Presse et magazines : une fenêtre sur les idées et sur le monde urbain

Le Registre des Factures et Paiements Achats révèle toute la gamme des journaux et magazines auxquels la famille St-Laurent est abonnée sur une période de treize ans. L’analyse de ces seize périodiques témoigne d’une grande variété d’intérêts allant du magazine de divertissement aux journaux d’opinions et d’information (presse politique, économique, religieuse, voire agricole). Mis à part quelques périodiques régionaux comme le Progrès du Golfe, la famille St-Laurent est surtout abonnée à des imprimés de l’extérieur du Bas-Saint-Laurent[54]. Comme il est possible au début du siècle de recevoir le jour même à Rimouski un journal de Québec ou de Montréal, cette presse urbaine lui permet de s’ouvrir à de nouvelles idées et aux nouvelles modes par le biais de la publicité des grands magasins.

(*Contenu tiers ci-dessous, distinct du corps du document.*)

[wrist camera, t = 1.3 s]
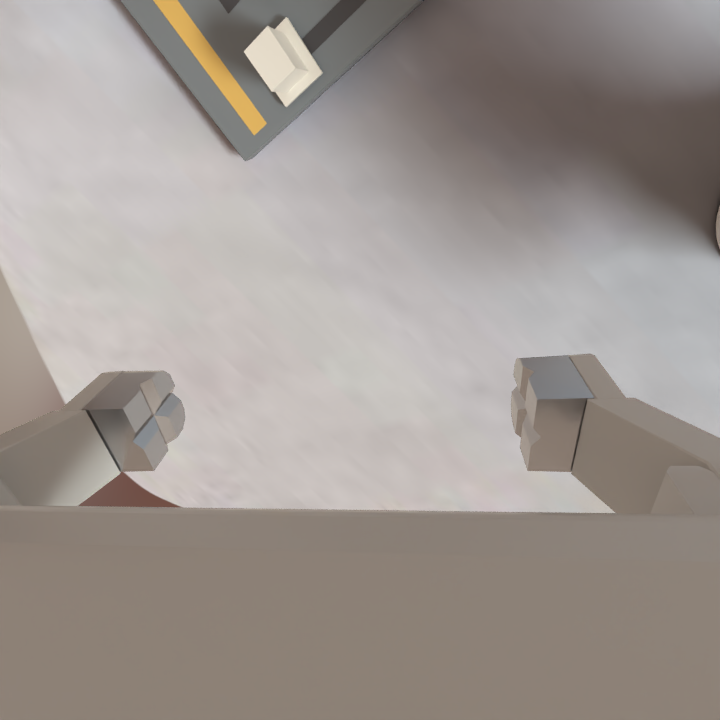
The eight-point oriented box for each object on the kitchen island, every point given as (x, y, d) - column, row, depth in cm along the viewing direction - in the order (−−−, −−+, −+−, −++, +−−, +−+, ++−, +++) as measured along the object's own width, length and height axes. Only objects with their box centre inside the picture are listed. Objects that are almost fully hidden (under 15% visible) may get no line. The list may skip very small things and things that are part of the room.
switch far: (287, 17, 33) (269, 6, 28) (323, 72, 34) (310, 69, 30) (251, 56, 34) (229, 50, 30) (287, 106, 36) (270, 108, 32)
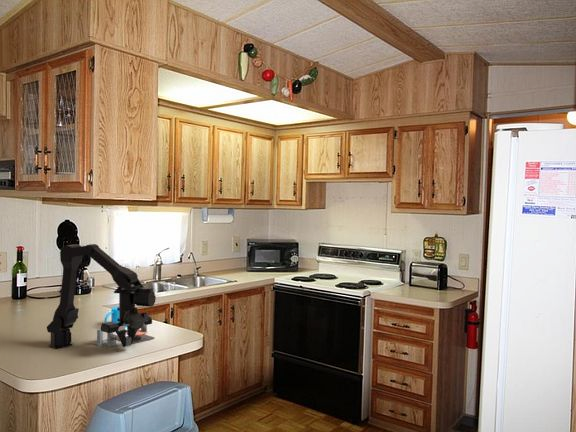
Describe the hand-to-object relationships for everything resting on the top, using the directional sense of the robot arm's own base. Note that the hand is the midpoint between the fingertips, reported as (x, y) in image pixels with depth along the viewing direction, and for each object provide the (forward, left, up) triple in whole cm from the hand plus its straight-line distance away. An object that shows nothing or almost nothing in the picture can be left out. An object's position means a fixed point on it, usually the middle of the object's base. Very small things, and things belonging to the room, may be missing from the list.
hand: (127, 346), depth 184 cm
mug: (+17, +34, -2) cm, 39 cm away
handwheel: (+12, +11, 0) cm, 16 cm away
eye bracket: (0, +14, -2) cm, 14 cm away
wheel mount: (+12, +11, -2) cm, 16 cm away
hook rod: (0, +6, 0) cm, 6 cm away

Les journaux du marchand et de sa famille sont aussi bien de tendance conservatrice que libérale, sans doute par simple souci d’information. Cependant, il se peut que ces deux idéologies trouvent écho chez les membres de la famille, d’autant plus que les journaux qu’ils reçoivent sont, pour la plupart, qualifiés de modérés. D’ailleurs, la fidélité des St-Laurent va à des journaux d’allégeance libérale modérée, comme Le Soleil (de 1916 à 1928) et La Presse (de 1918 à 1927). Simultanément, la famille reçoit des journaux que l’on peut aisément qualifier de conservateurs. Ces abonnements sont toutefois de courte durée, sauf dans le cas de L’Action catholique (de 1921 à 1928). La famille St-Laurent n’est abonnée qu’un an à L’Événement, « l’organe officiel des conservateurs francophones oeuvrant sur la scène fédérale et québécoise » et à La Patrie qui se dit neutre en politique, mais semble être bien conservateur si l’on en juge par son appui au Parti du même nom et à son hostilité envers les nationalistes lors des élections[55]. Dans le cas du Montreal Daily Star, dont les prises de position sont souvent favorables au gouvernement conservateur, la famille St-Laurent n’y est abonnée que pendant quatre ans, mais celles-ci sont riches en événements, crises et controverses  ; citons 1917, année du débat sur la conscription, et 1922, moment fort de la récession économique conséquente à la guerre. Les questions économiques intéressent également monsieur St-Laurent, et peut-être même ses fils aînés (qui s’initient à la gestion du commerce familial entre 1916 et 1919) car la famille reçoit de 1916 à 1928 le Prix courant, un organe d’information qui « traite des questions économiques en hommes pratiques plutôt qu’en théoriciens[56] ».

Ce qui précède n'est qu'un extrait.